|
Elite globalisée, prolétariat subalterne Note de lecture
par Thierry Paquot
Philosophe, professeur à l’IUP Paris-XII, auteur de Demeure
terrestre. Enquête vagabonde sur l’habiter, Les Editions
de l’Imprimeur, Paris, 2005.
Origine : http://www.monde-diplomatique.fr/2003/05/PAQUOT/10180
Le capitalisme est-il malade du capitalisme ? André Gorz
en est persuadé, et il explique un tel paradoxe dans un essai
court, dense et parfois ardu, même si son écriture
est toujours limpide (1). De quoi s’agit-il ? Du déploiement
d’un capitalisme qui ne repose plus sur le rapport salarial
et qui souhaite même s’en affranchir. Ce « nouveau
» capitalisme limite au minimum son capital fixe - il ne s’encombre
pas de propriétés foncières et mobilières
et préfère la location et surtout la sous-traitance
- et considère comme décisif le « capital humain
». C’est-à-dire non seulement la connaissance
dont dispose un individu, mais aussi ses dispositions à en
acquérir d’autres, ses talents divers, sa personnalité.

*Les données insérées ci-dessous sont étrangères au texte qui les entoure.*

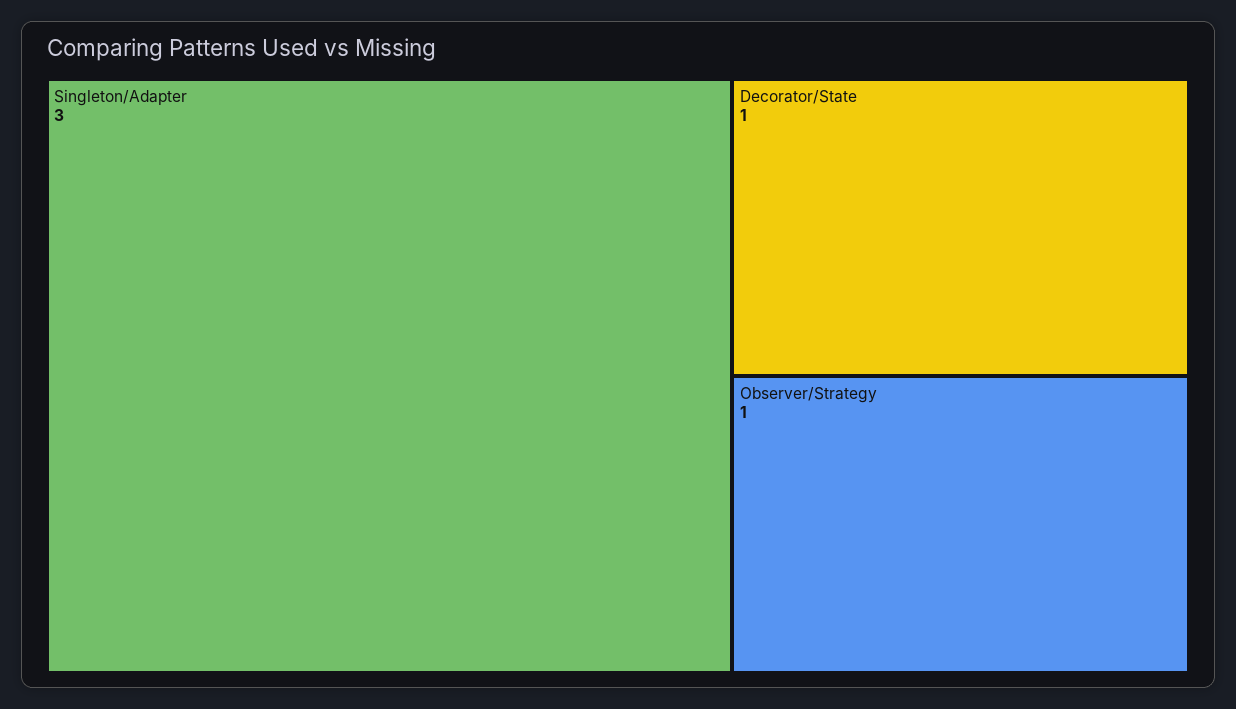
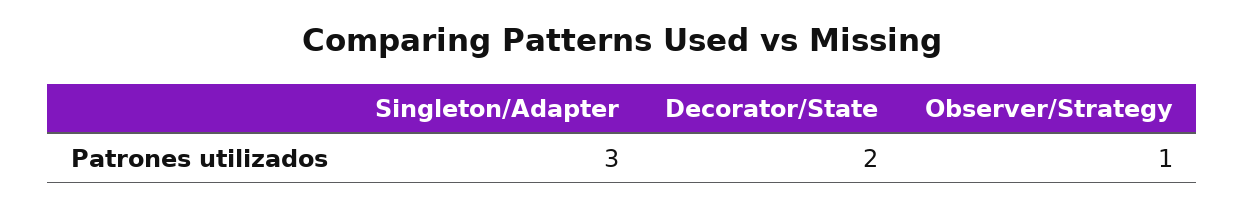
Decorator/State: 1 -> 2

L’idéal pour ce « nouveau » capitalisme
serait de n’employer que des « entrepreneurs »,
chaque collaborateur devenant une entreprise individuelle «
de prestation de services ». Et André Gorz d’ajouter
: chacun doit se sentir responsable de sa santé, de sa mobilité,
de son aptitude aux horaires variables, de la mise à jour
de ses connaissances. Il doit gérer son capital humain tout
au long de sa vie, ne cesser d’y investir par des stages de
formation, et comprendre que la possibilité de vendre sa
force de travail dépend du travail gratuit, volontaire, invisible,
par lequel il saura la produire continuellement à neuf. Ce
« nouveau » capitalisme correspond à une production
immatérielle, hautement rentable, qui intègre tous
les processus de production de marchandises et de leur commercialisation.

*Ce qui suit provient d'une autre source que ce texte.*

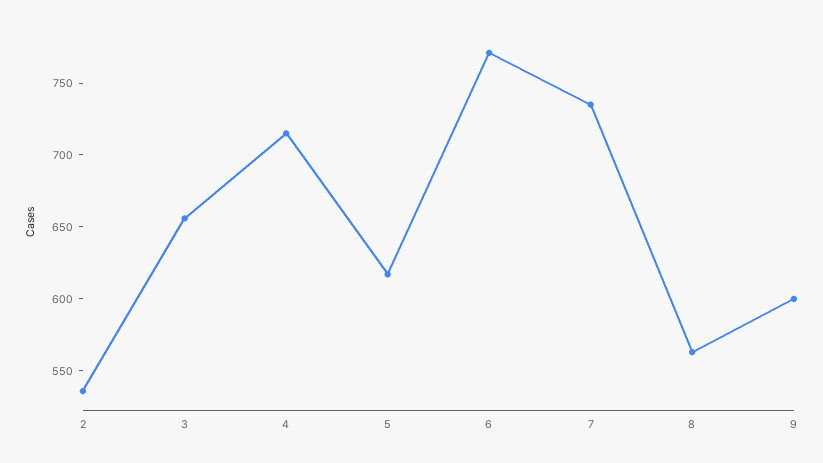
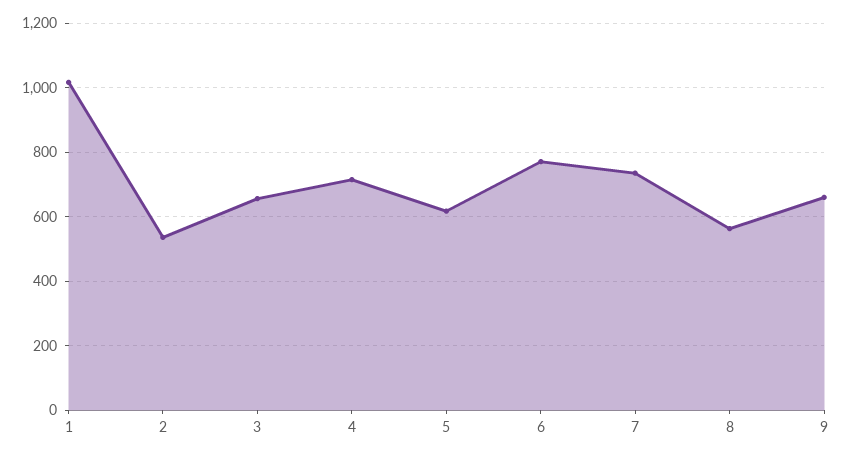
9: 600 -> 660
1: none -> 1020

Il naît avec les nouvelles technologies de l’information
et des télécommunications et s’affirme avec
la nouvelle alliance du capital et de la science.
Ainsi, la science, conjuguée au capital financier, fonde
un « capitalisme cognitif » qui cherche à s’émanciper
de l’emprise du capital. Il délocalise les unités
de production de biens matériels dans les pays aux salaires
les plus bas et déterritorialise le « capital humain
» en favorisant sa circulation à l’échelle
mondiale (des informaticiens indiens travaillant en Allemagne, par
exemple). Ce « nouveau » capitalisme privilégie
l’accès (pour reprendre l’expression de Jeremy
Rifkin) à la propriété, marque davantage encore
l’opposition entre une « élite globalisée
» au top niveau et un prolétariat subalterne. André
Gorz note que la moitié de la population active américaine
occupe des postes sans grande qualification et peu rémunérateurs.
Ainsi, en ce début du XXIe siècle, plusieurs capitalismes
coexistent, un « capitalisme taylorisé », qui
se trouve principalement dans les pays « émergents
», et un « capitalisme cognitif », qui s’installe
dans une poignée de « villes globales » et autres
Silicon Valleys... Discutant les thèses d’Edgar Morin,
Jacques Robin et Peter Sloterdijk, André Gorz poursuit sa
réflexion sur le sens du travail. Après ses Adieux
au prolétariat, son exploration critique de la société
contemporaine (Capitalisme, socialisme, écologie), il en
vient à s’interroger sur les conséquences du
primat de l’« intelligence artificielle », qui
annonce peut-être celui de la « vie artificielle ».
Le capitalisme en veut toujours plus, sa recherche du profit et
du pouvoir est dorénavant capable de se passer de l’humain.
C’est dire si le combat continue pour l’humanité
de l’humain.
Thierry Paquot.
(1) L’immatériel. Connaissance, valeur et capital,
Galilée, Paris, 2003, 160 pages, 22 euros.